Elle voulait aider juste sa fille : le Fisc repère le virement non-déclaré, ce don lui a coûté une fortune
Une ancienne notaire révèle une histoire qui en dit long sur le sujet..
En 2017, Marine achète un appartement de 40 mètres carrés à Montpellier pour 240 000 euros. Sa mère, Sandrine, lui fait un virement bancaire de 30 000 euros pour l’aider à payer l’apport. À l’époque, Sandrine ne déclare pas ce don manuel à l’administration fiscale, pensant que cette formalité n’est pas nécessaire. Un don manuel désigne un transfert d’argent ou de biens entre particuliers, sans acte notarié. Contrairement aux idées reçues, ces dons doivent être déclarés au fisc, sous peine de sanctions. Sandrine décède du Covid-19 en 2020, sans que Marine ne mentionne ce virement lors de la succession.

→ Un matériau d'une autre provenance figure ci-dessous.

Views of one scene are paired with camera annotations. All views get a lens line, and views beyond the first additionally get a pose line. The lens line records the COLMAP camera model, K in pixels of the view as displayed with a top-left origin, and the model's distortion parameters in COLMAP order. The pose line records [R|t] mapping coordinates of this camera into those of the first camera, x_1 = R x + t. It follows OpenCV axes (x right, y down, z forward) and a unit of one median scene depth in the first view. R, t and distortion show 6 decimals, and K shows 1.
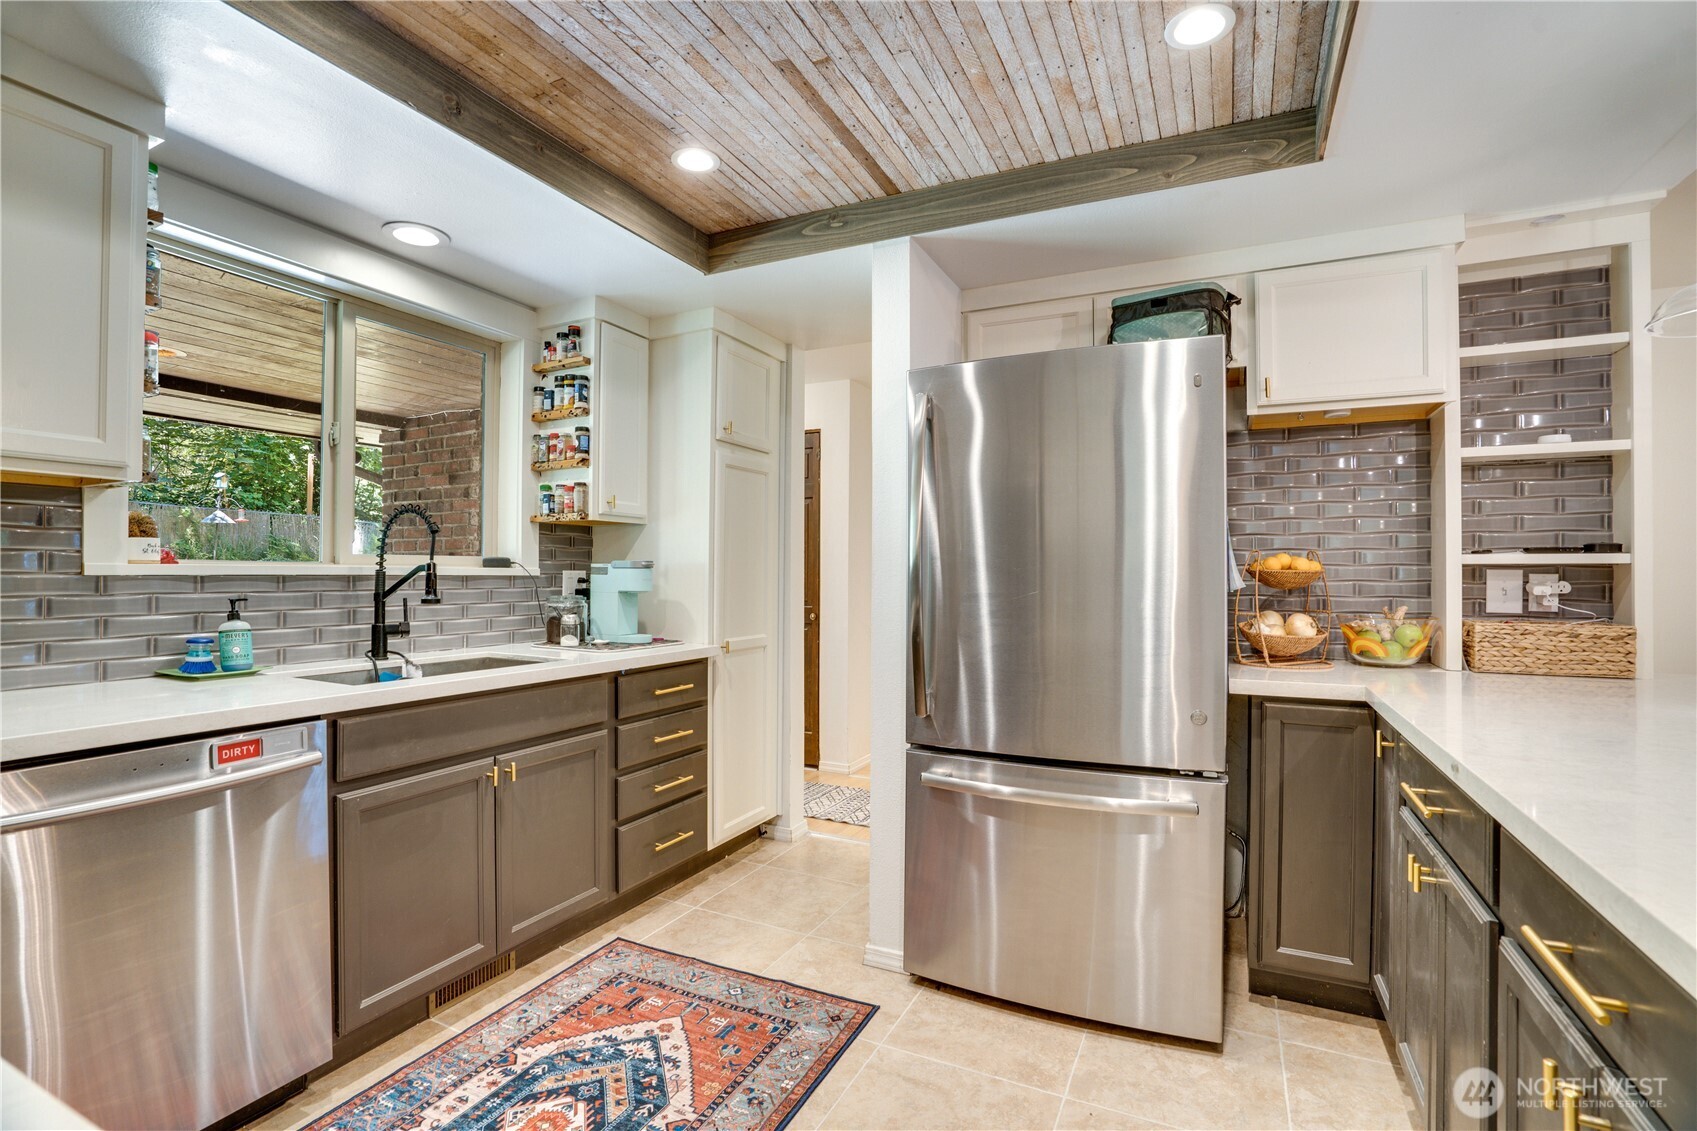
lens RADIAL K [[776.1, 0, 829.3], [0, 776.1, 575.0], [0, 0, 1]] dist [-0.048768, 0.013546]
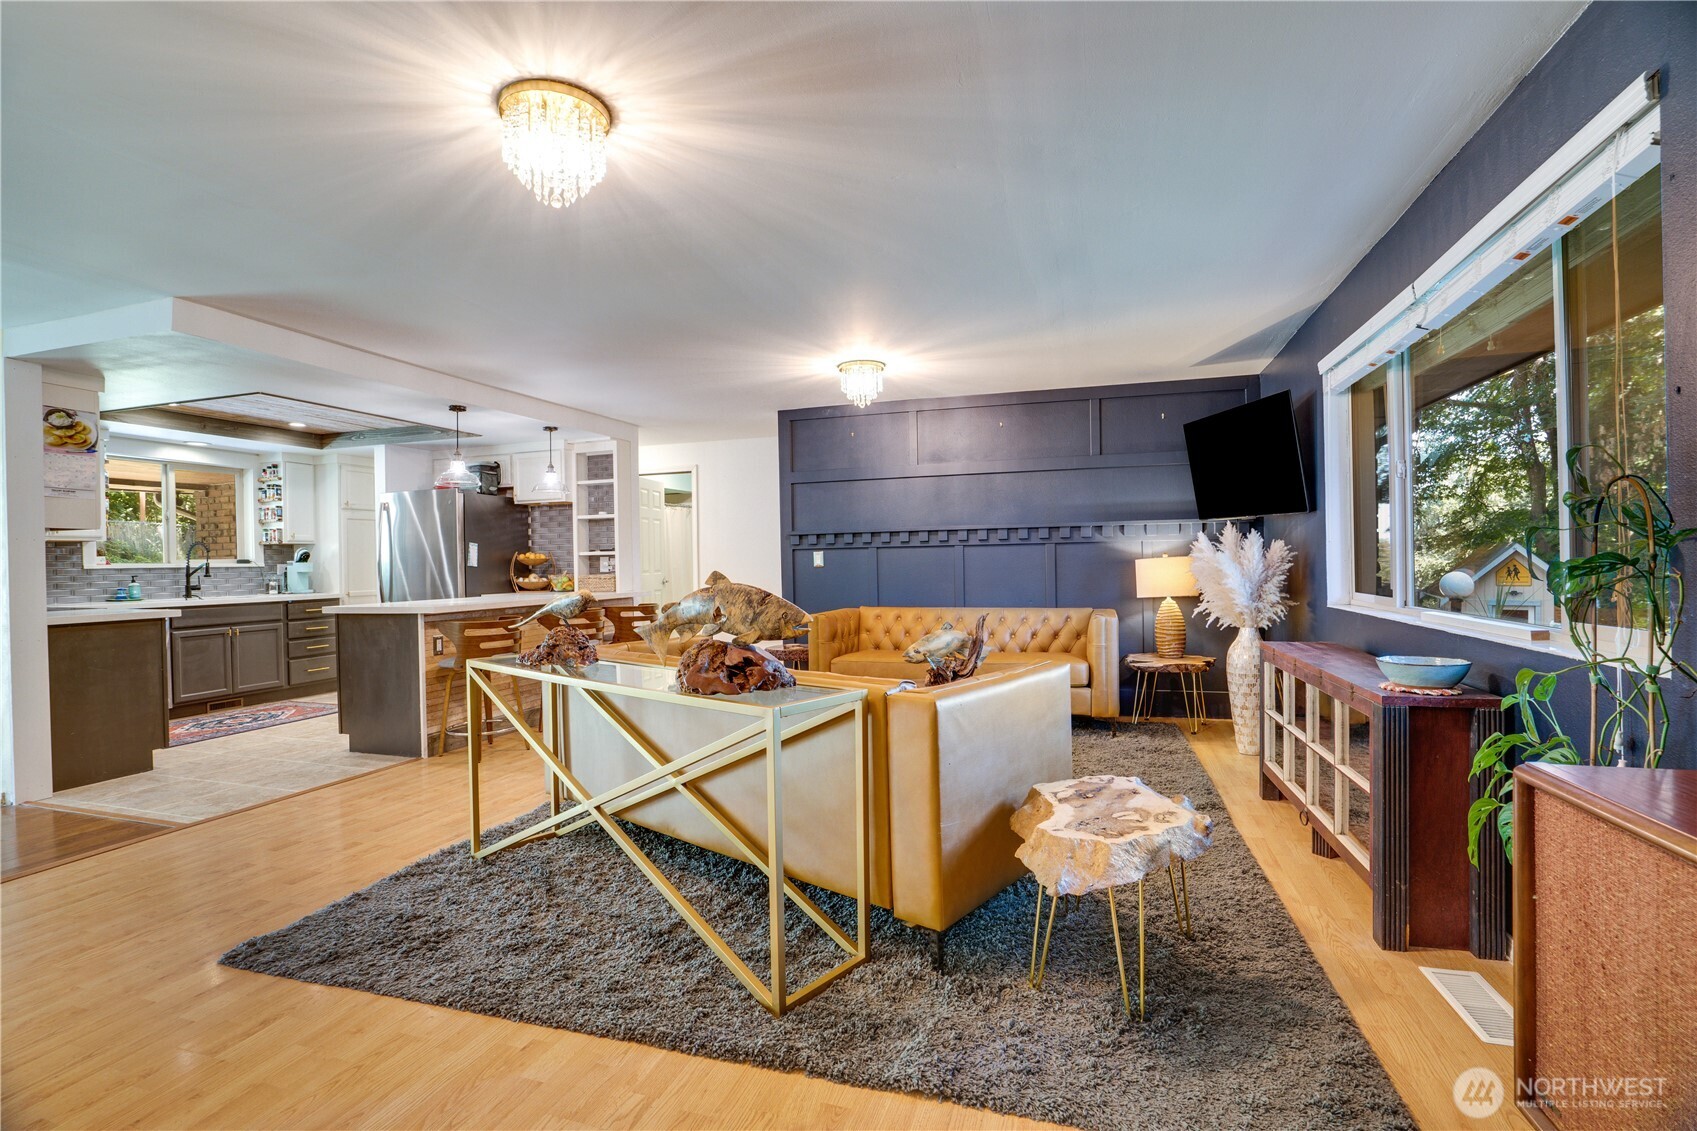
lens RADIAL K [[776.1, 0, 835.4], [0, 776.1, 568.8], [0, 0, 1]] dist [-0.048768, 0.013546]
pose [[0.988676, -0.022489, 0.148373, 1.360438], [0.021062, 0.999716, 0.011181, 0.024810], [-0.148582, -0.007929, 0.988868, -2.102723]]
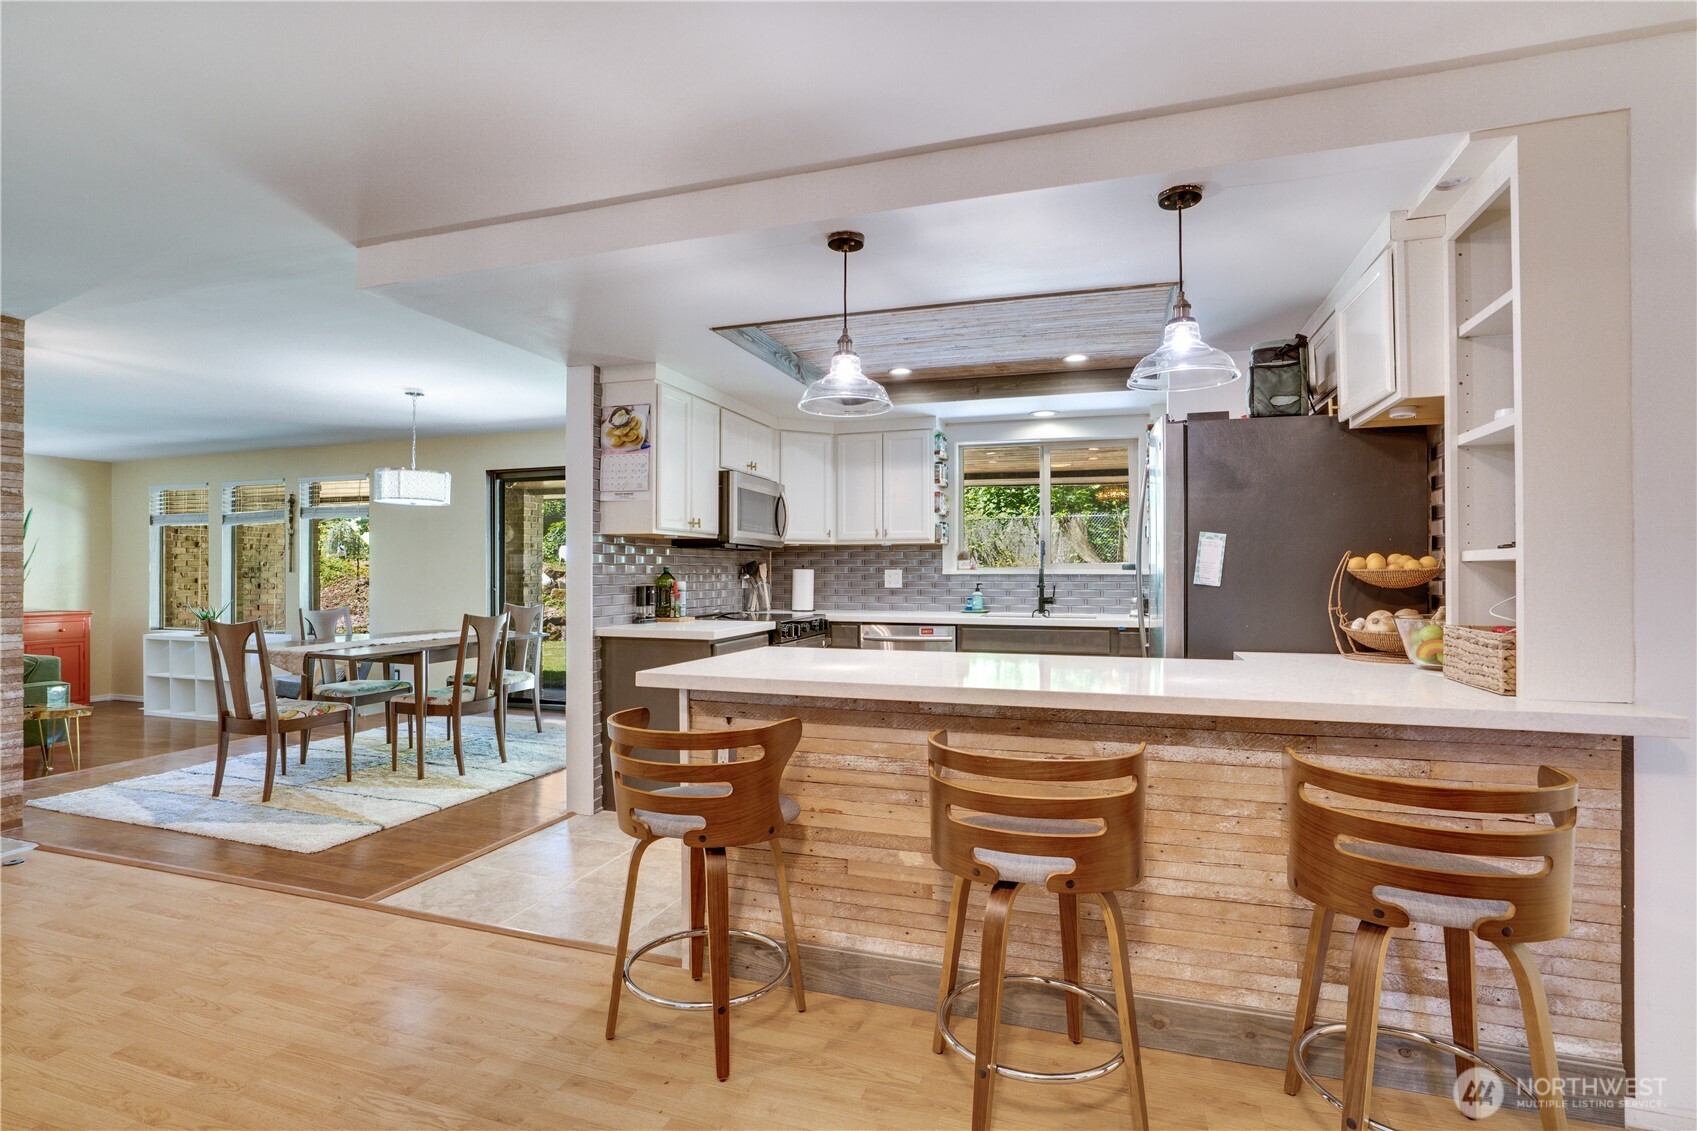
lens RADIAL K [[832.6, 0, 845.3], [0, 832.6, 561.4], [0, 0, 1]] dist [-0.025407, 0.003752]
pose [[0.141195, -0.015284, -0.989864, 1.703311], [0.000208, 0.999881, -0.015409, -0.000017], [0.989982, 0.001970, 0.141181, 0.128355]]
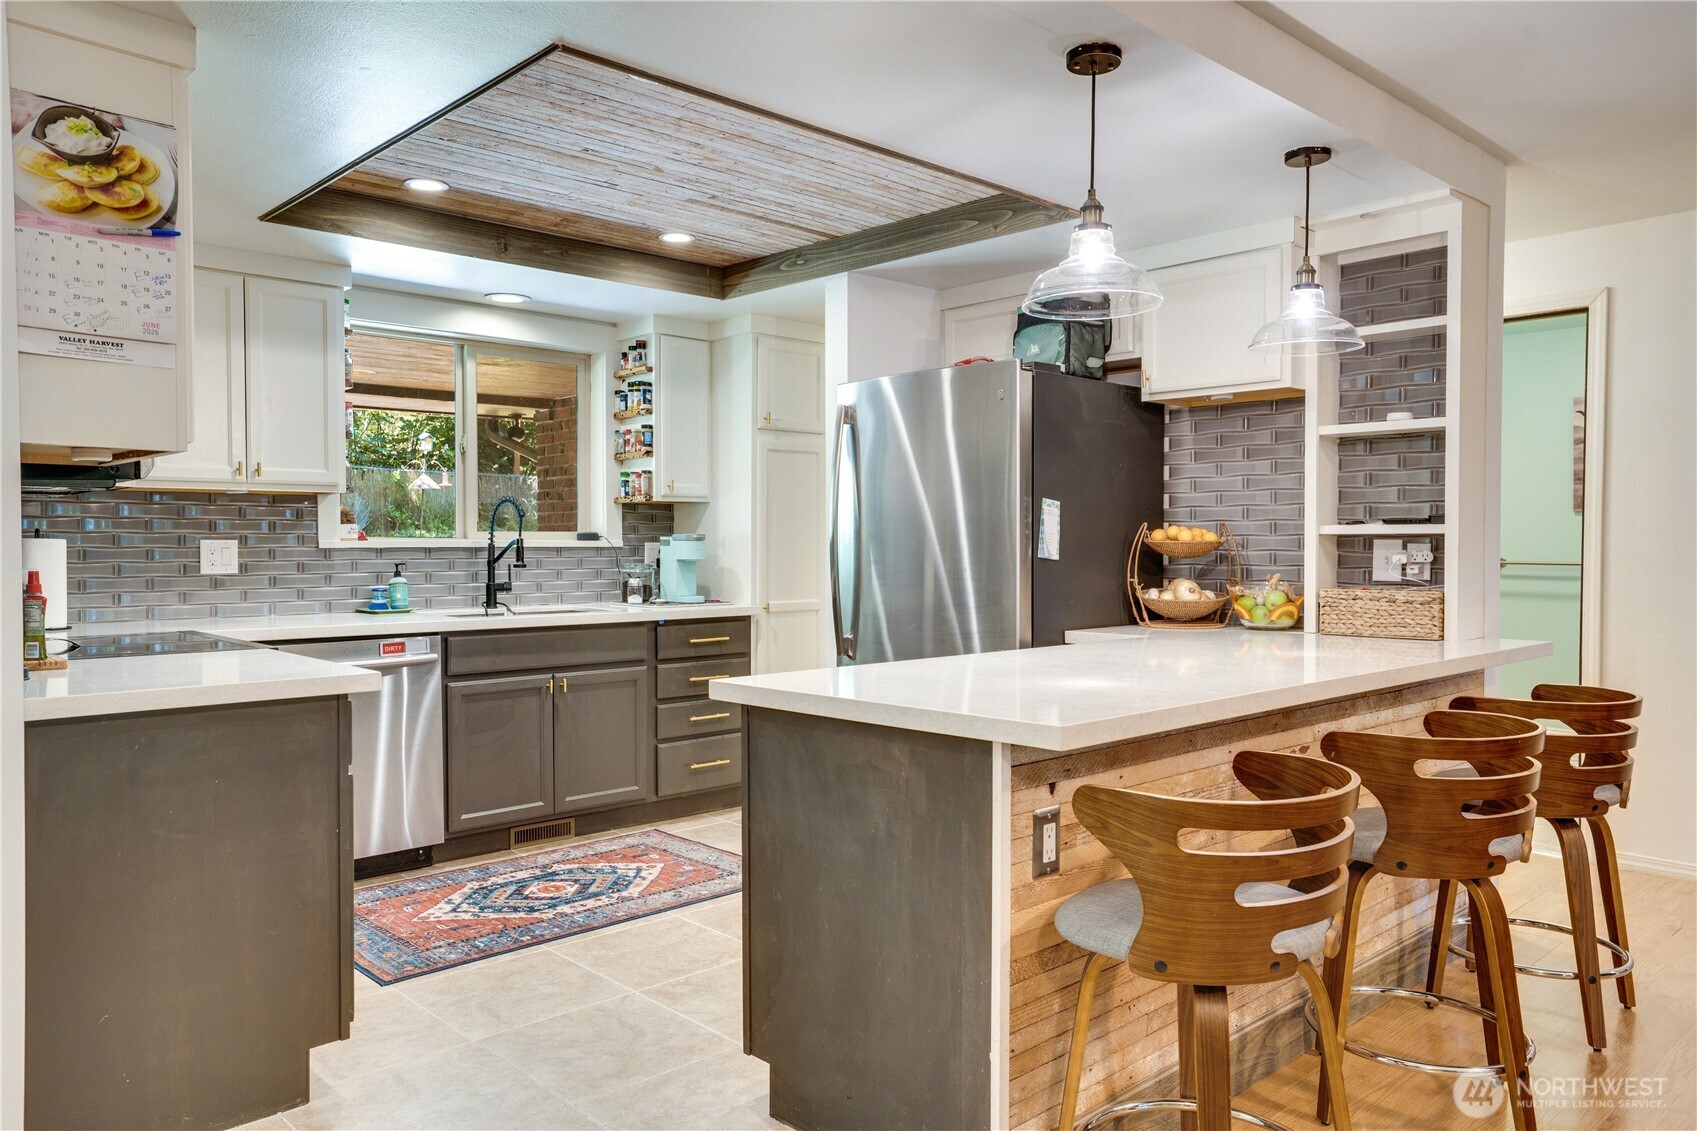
lens RADIAL K [[1171.8, 0, 826.2], [0, 1171.8, 577.7], [0, 0, 1]] dist [-0.005646, 0.015732]
pose [[0.935499, 0.006641, -0.353267, 0.758485], [0.004119, 0.999550, 0.029697, -0.005318], [0.353305, -0.029236, 0.935051, -0.803060]]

En 2022, l’administration fiscale (Fisc) découvre le don non déclaré de 30 000 euros en analysant les comptes bancaires de Sandrine. Cette révélation entraîne des tensions familiales entre Marine et ses deux frères et sœurs. Le fisc réclame alors aux héritiers plus de 7 000 euros, incluant les pénalités et les intérêts de retard. Ces sommes réduisent le montant total de la succession. Les sanctions pour non-déclaration d’un don manuel sont particulièrement lourdes en cas de contrôle fiscal, car elles visent à lutter contre la fraude.
Jusqu’au 1er janvier 2026, les contribuables recevant un don manuel devaient remplir un formulaire papier (cerfa 2735) et le transmettre aux impôts, le cas échéant avec le paiement des droits de donation. Depuis cette date, une nouvelle règle est entrée en vigueur : la déclaration doit obligatoirement être effectuée en ligne via l’espace personnel du site impots.gouv.fr, en utilisant le télépaiement. Cette réforme vise à renforcer les contrôles et à limiter les fraudes grâce à des algorithmes plus performants. Le décret 2025-1082 du 17 novembre 2025 officialise cette obligation.
Le cas de Marine illustre les risques encourus en cas de non-respect des obligations fiscales. Le fisc a réclamé 7 000 euros aux héritiers, une somme composée des droits de donation non payés, des pénalités pour déclaration tardive et des intérêts de retard. Ces montants peuvent varier selon le montant du don et le délai de déclaration. Pour éviter de telles situations, il est conseillé de se renseigner auprès des services fiscaux ou d’un notaire avant d’effectuer un don manuel. Les tensions familiales générées par cette affaire soulignent aussi l’importance de la transparence dans les successions.
Pour déclarer un don manuel depuis 2026, il suffit de se connecter à son espace personnel sur *impots.gouv.fr* et de remplir le formulaire en ligne. Même si le don est inférieur au seuil d’imposition (100 000 euros par parent et par enfant tous les 15 ans en France), il doit être déclaré. En cas de doute, il est préférable de consulter un expert-comptable ou un notaire. Une déclaration tardive ou incomplète peut entraîner des pénalités, comme le montre l’exemple de Sandrine et Marine. Ces démarches, bien que contraignantes, permettent d’éviter des litiges coûteux et des conflits familiaux.